International Internships are internships done in a country other than the one that the country of residence. These internships can either be in person or done remotely. Van Mol analyzed employer perspectives on study abroad versus international internships in 31 European countries, finding that employers value international internships more than international study, while Predovic, Dennis and Jones found that international internships developed cognitive skills like how new information is learned and the motivation to learn.
Returnship are internships for experienced workers who are looking to return to the workforce after taking time away to care for parents or children.

Why is Internship important for students?

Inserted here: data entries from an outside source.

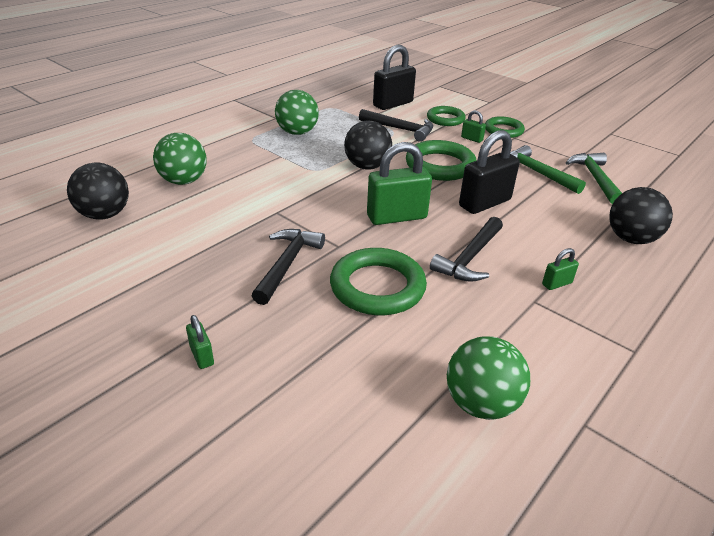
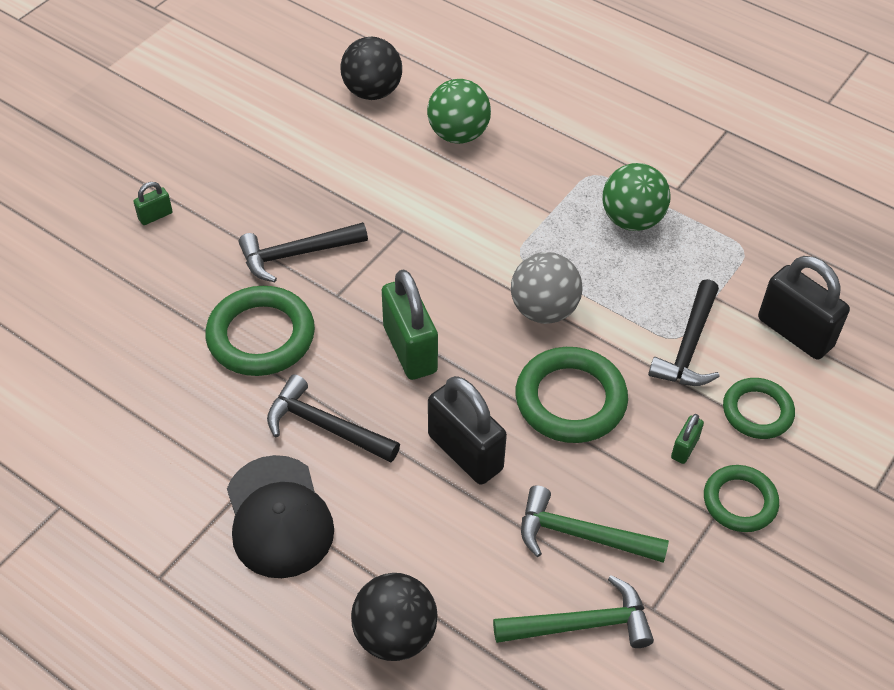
camera: 85 degrees right, 15 degrees up
(287, 264) = (296, 254): black hammer -> black hammer turned 150 degrees clockwise
(367, 166) = (544, 310): black ball -> grey ball
(481, 403) = (89, 423): green ball -> none
(537, 172) = (581, 535): green hammer -> green hammer turned 120 degrees counterclockwise
(557, 283) = (279, 517): green padlock -> black cap

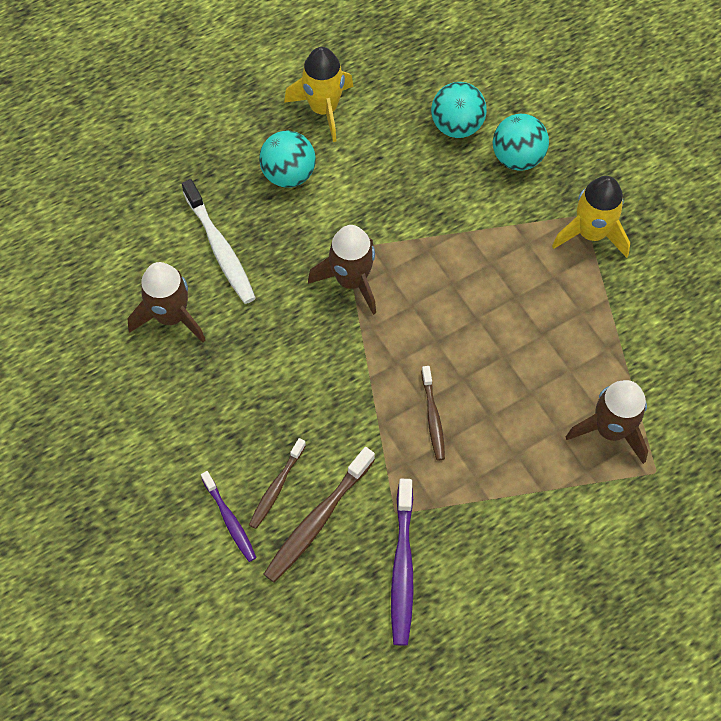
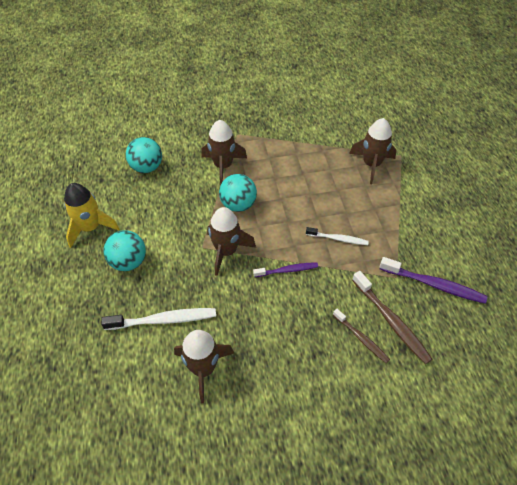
camera: 70 degrees left, 10 degrees down
(230, 520) = (378, 375): purple toothbrush -> purple toothbrush (287, 270)
(433, 417) = (338, 239): brown toothbrush -> white toothbrush
(505, 221) = (223, 166): none -> brown rocket
(517, 158) = (185, 148): turquoise ball -> turquoise ball (238, 205)
(591, 233) = (250, 134): yellow rocket -> none

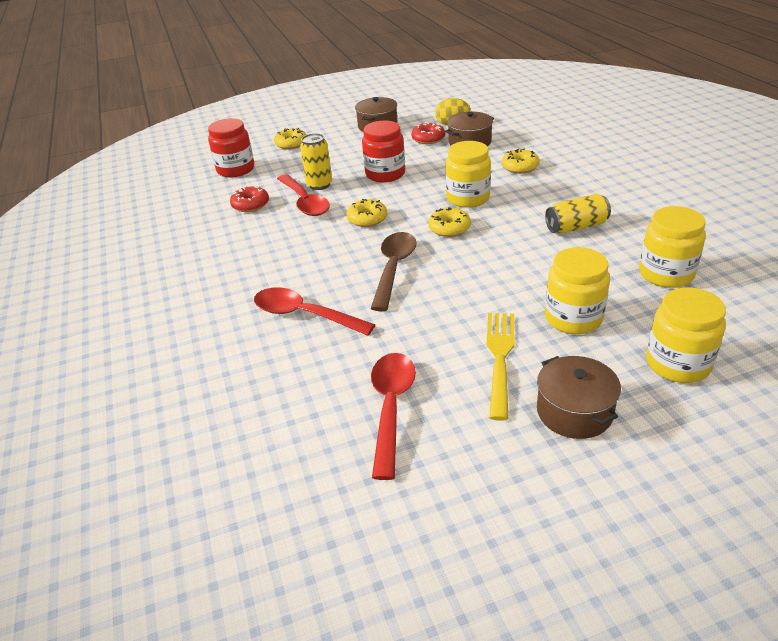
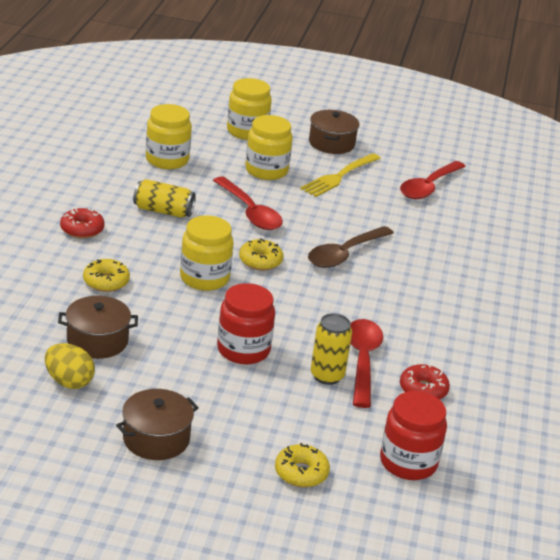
camera: 155 degrees left, 5 degrees down
(304, 315) = (444, 257): red spoon -> red spoon (250, 212)
(367, 219) = (319, 307): yellow donut -> none
(428, 139) = (131, 374): red donut -> red donut (82, 229)

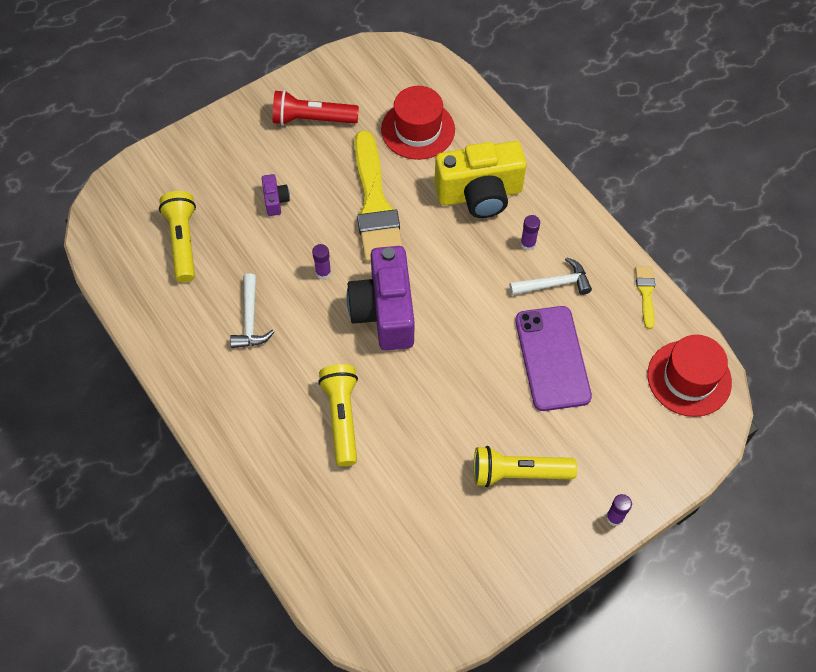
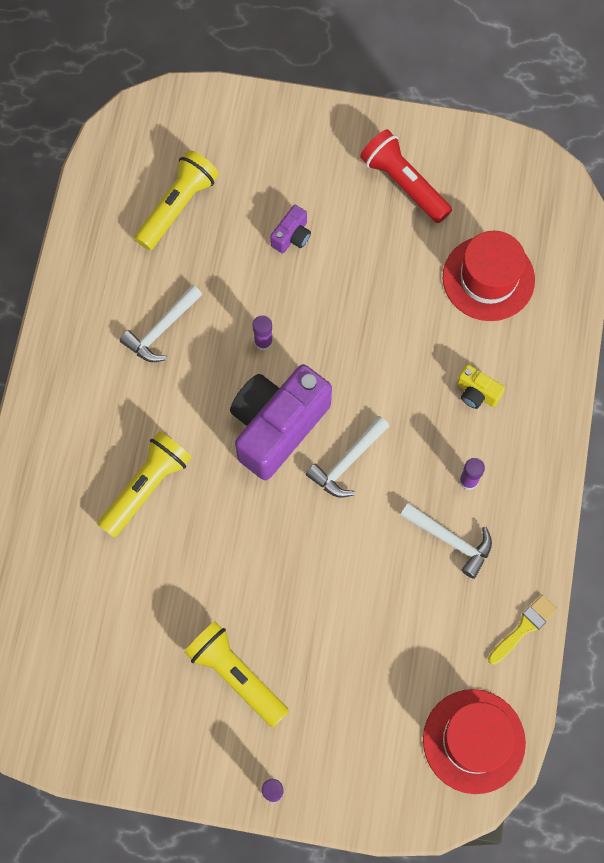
camera: 45 degrees right, 10 degrees up
(375, 205) = (372, 319): yellow brush -> none
(448, 294) = (347, 462): none -> white hammer
(479, 194) = (476, 393): yellow camera -> yellow camera, size x0.43
(552, 358) = (374, 605): purple phone -> none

Learn if they have made the right choice: Students get to know about the field of work up close. They gain industry knowledge, work with professionals, and can see if it matches their expectations. They can decide if that’s something they want to pursue.
Gain hands-on professional experience and industry skill set: Experience is the most sought after asset when looking for jobs. With internships, students learn the skills that the industry is looking for, get a sense of achievement and can include the professional experience on their resume.
Networking and mentoring by professionals: You work alongside professionals who will supervise and mentor you and help you reach your professional goals. It is a great way to connect with industry veterans who can advise you and help you grow in your career.
Helps you stand out from other job applicants: The industry skill set and the experience you gain along with the connections you make can help you immensely in landing the dream job.
Gives financial independence: Interns don’t have to worry about earning money. Many companies provide paid internships, helping you earn money even before getting a full-time job.

Internship for a fee

GCompanies in search of interns often find and place students in mostly unpaid internships, for a fee. These companies charge students to assist with research, promising to refund the fee if no internship is found. The programs vary and aim to provide internship placements at reputable companies. Some companies may also provide controlled housing in a new city, mentorship, support, networking, weekend activities or academic credit. Some programs offer extra add-ons such as language classes, networking events, local excursions, and other academic options.
Some companies specifically fund scholarships and grants for low-income applicants. Critics of internships criticize the practice of requiring certain college credits to be obtained only through unpaid internships. Depending on the cost of the school, this is often seen as an unethical practice, as it requires students to exchange paid-for and often limited tuition credits to work an uncompensated job.[18] Paying for academic credits is a way to ensure students complete the duration of the internship, since they can be held accountable by their academic institution. For example, a student may be awarded academic credit only after their university receives a positive review from the intern's supervisor at the sponsoring organization.